+++ Listed entries

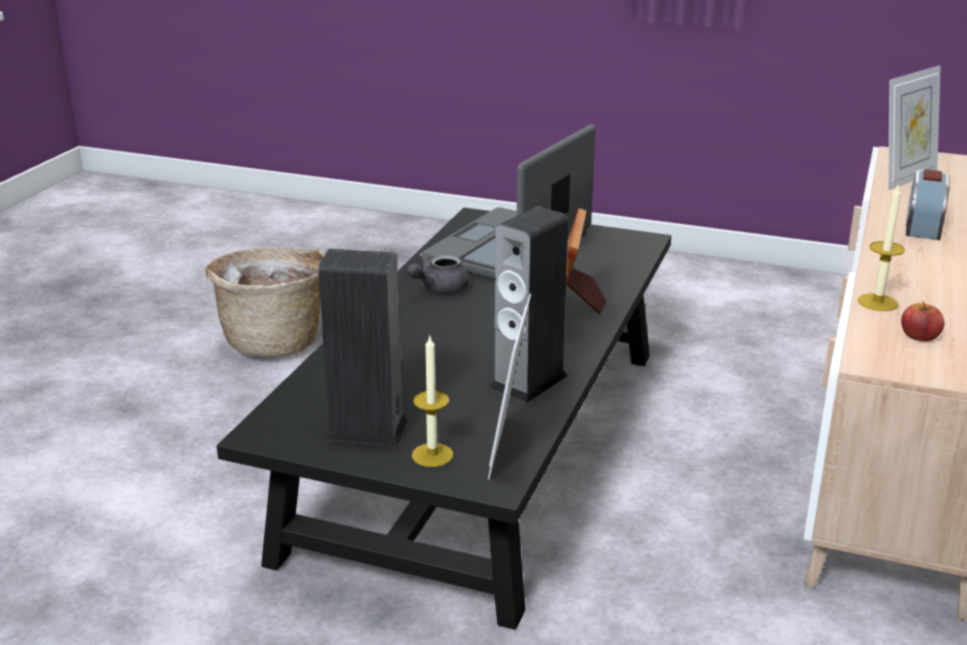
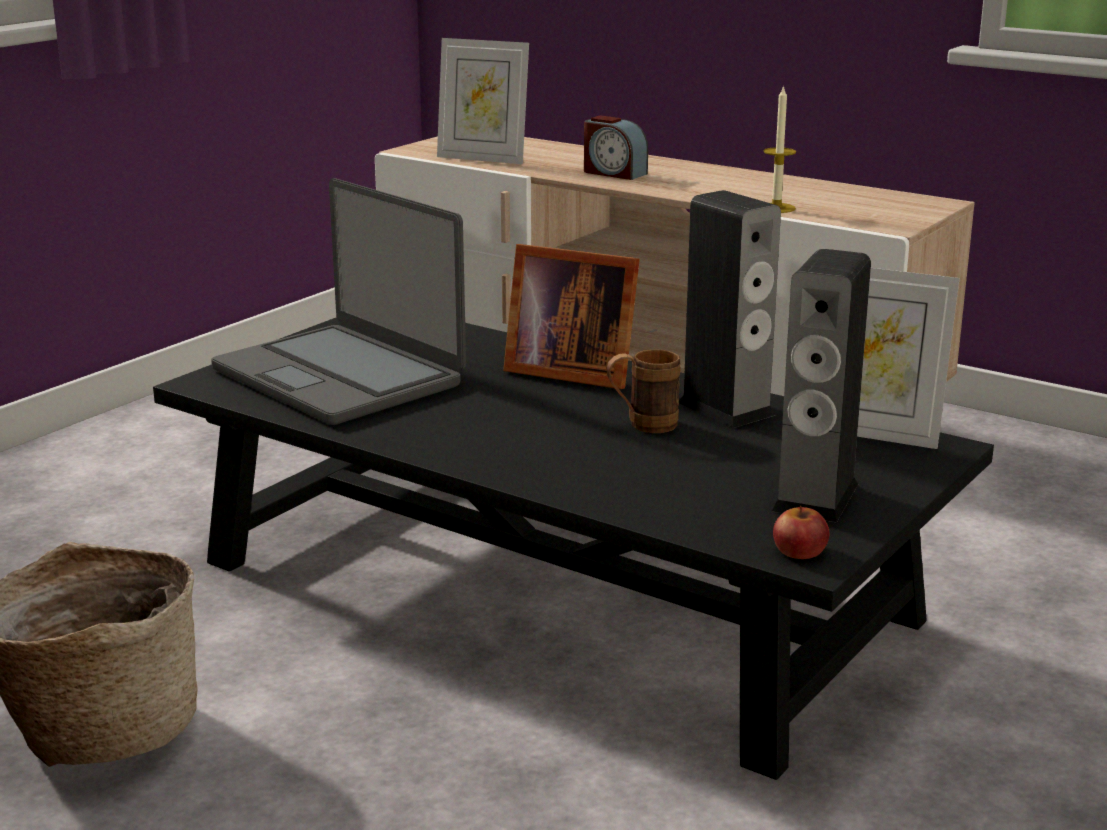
camera: 75 degrees left, 5 degrees down
(432, 455) = (882, 469): candle -> none
(438, 288) = (434, 426): grey teapot -> none
(476, 353) = (642, 425): none -> brown mug
(905, 178) = (483, 158): picture frame -> picture frame turned 135 degrees clockwise
(920, 335) = (847, 208): apple -> apple (799, 551)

++++++

[What to produce] Please reproduce the whole listing exactly; the pictures stay out.

[Solution to this task]
camera: 75 degrees left, 5 degrees down
(432, 455) = (882, 469): candle -> none
(438, 288) = (434, 426): grey teapot -> none
(476, 353) = (642, 425): none -> brown mug
(905, 178) = (483, 158): picture frame -> picture frame turned 135 degrees clockwise
(920, 335) = (847, 208): apple -> apple (799, 551)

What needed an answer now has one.